The biggest volume of sellers seem to be rental properties, which doesn't make sense on the surface considering what rentals go for now, but I suspect many are speculators operating on variable mortgages whose valuations were already dodgy and are now firmly in the red and can't re-rent because the Ontario landlord-tenant system is in shambles.
 
Agreed in the sense of not directly, but the aftershocks of Covid are still a huge factor.

Incidentally, I'm now seeing houses in our old Hamilton neighbourhood who are asking early- to mid-2022 prices sit for months with the For Sale sign still up. Many realtors are also no longer listing on the Toronto registry, so houses are disappearing from HouseSigma (Hamilton does not disclose in the same way), my guess is to hide that they're closing for less than selling. What few closings that are shown are all below asking, and I would guess line up with mid- to later-2020ish prices where things were creeping up but not in full vertical ascendance just yet.
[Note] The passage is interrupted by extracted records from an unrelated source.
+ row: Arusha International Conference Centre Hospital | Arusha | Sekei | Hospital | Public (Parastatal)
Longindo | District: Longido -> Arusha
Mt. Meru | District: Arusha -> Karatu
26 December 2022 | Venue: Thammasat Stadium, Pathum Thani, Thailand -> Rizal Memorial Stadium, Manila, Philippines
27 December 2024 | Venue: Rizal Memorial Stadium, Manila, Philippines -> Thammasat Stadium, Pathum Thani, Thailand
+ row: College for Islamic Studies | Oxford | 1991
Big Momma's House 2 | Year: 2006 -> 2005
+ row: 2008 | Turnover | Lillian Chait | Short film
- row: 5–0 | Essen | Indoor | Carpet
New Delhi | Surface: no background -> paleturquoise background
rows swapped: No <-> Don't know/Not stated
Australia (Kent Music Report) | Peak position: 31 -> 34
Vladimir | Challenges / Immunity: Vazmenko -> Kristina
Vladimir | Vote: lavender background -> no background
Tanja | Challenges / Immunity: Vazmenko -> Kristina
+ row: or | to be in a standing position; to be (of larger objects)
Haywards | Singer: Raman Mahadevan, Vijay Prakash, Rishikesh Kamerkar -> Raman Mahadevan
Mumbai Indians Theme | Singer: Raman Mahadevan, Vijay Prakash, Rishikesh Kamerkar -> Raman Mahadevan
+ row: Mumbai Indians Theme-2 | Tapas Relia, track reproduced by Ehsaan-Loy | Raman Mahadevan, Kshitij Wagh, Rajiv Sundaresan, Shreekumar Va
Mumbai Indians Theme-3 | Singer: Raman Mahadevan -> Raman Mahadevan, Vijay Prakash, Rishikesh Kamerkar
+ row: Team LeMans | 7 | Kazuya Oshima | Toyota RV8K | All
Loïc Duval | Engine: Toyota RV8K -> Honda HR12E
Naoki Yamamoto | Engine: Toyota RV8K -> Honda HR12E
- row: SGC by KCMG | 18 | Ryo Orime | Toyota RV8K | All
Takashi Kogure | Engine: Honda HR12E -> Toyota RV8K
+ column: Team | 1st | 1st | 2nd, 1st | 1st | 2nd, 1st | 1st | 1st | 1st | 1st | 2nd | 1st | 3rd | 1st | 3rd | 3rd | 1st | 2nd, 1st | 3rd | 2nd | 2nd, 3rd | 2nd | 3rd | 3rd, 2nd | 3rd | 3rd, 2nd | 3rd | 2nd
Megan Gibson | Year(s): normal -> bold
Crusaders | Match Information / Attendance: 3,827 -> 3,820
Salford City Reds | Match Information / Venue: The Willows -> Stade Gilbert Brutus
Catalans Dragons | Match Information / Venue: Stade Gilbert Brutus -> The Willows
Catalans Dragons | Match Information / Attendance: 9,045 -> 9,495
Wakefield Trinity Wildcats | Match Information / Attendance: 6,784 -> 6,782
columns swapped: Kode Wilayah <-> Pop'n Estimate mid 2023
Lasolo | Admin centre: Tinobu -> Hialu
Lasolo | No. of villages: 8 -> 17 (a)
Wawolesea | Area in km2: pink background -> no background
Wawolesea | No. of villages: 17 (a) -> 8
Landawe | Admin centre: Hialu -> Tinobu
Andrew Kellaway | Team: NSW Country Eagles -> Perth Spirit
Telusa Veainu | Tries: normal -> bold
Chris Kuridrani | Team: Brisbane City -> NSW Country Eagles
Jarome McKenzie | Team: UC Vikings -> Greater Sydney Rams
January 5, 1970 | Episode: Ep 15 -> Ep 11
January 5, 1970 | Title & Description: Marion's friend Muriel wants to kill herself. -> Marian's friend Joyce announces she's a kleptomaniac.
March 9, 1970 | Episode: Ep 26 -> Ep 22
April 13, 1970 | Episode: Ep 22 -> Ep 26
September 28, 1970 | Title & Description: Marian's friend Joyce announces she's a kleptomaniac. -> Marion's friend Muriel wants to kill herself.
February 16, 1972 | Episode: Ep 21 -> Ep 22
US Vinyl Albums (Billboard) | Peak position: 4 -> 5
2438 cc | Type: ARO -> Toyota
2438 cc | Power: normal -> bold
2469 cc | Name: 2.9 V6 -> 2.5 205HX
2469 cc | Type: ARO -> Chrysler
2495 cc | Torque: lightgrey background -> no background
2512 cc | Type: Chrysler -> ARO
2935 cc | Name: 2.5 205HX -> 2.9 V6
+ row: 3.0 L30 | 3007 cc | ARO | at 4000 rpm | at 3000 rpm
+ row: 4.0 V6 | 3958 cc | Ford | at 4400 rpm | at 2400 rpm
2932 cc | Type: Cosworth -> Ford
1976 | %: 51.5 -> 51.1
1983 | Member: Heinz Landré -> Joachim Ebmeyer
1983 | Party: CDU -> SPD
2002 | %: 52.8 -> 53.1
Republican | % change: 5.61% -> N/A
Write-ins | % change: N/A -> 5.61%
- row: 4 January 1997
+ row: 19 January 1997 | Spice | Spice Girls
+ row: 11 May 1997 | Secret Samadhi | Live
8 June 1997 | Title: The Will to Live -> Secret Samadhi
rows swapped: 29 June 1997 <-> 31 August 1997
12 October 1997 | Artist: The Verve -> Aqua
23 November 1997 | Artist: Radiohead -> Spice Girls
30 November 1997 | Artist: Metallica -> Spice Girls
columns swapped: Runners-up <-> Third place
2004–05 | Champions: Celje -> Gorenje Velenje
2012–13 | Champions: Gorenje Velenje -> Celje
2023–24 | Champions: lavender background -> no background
The biggest volume of sellers seem to be rental properties, which doesn't make sense on the surface considering what rentals go for now, but I suspect many are speculators operating on variable mortgages whose valuations were already dodgy and are now firmly in the red and can't re-rent because the Ontario landlord-tenant system is in shambles.
Prices I am seeing near barrie are way above 2020 prices. For instance a house that sold in May 2020 for ~750 resold in July for ~1.2. No meaningful changes to house or yard. Sure it sold under asking (they were aiming for 1.5) but so what? Asking price is completely meaningless in the real estate market. Now more than ever.
 
I'm keeping my eye on tri-plex properties and if there's something to be had...I'm almost tempted to pull a move like my friends...go w/ a broker that can make things happen.

Not the best strategy...but...sometimes you need to bend the rules a tad in your favour.

Had I know (and wasn't scared of doing it) previously...I could've probably pulled a massive HELOC onto the 6-plex and just bought our current house cash.

Cousins did that...and now they have a 3-plex, and a house.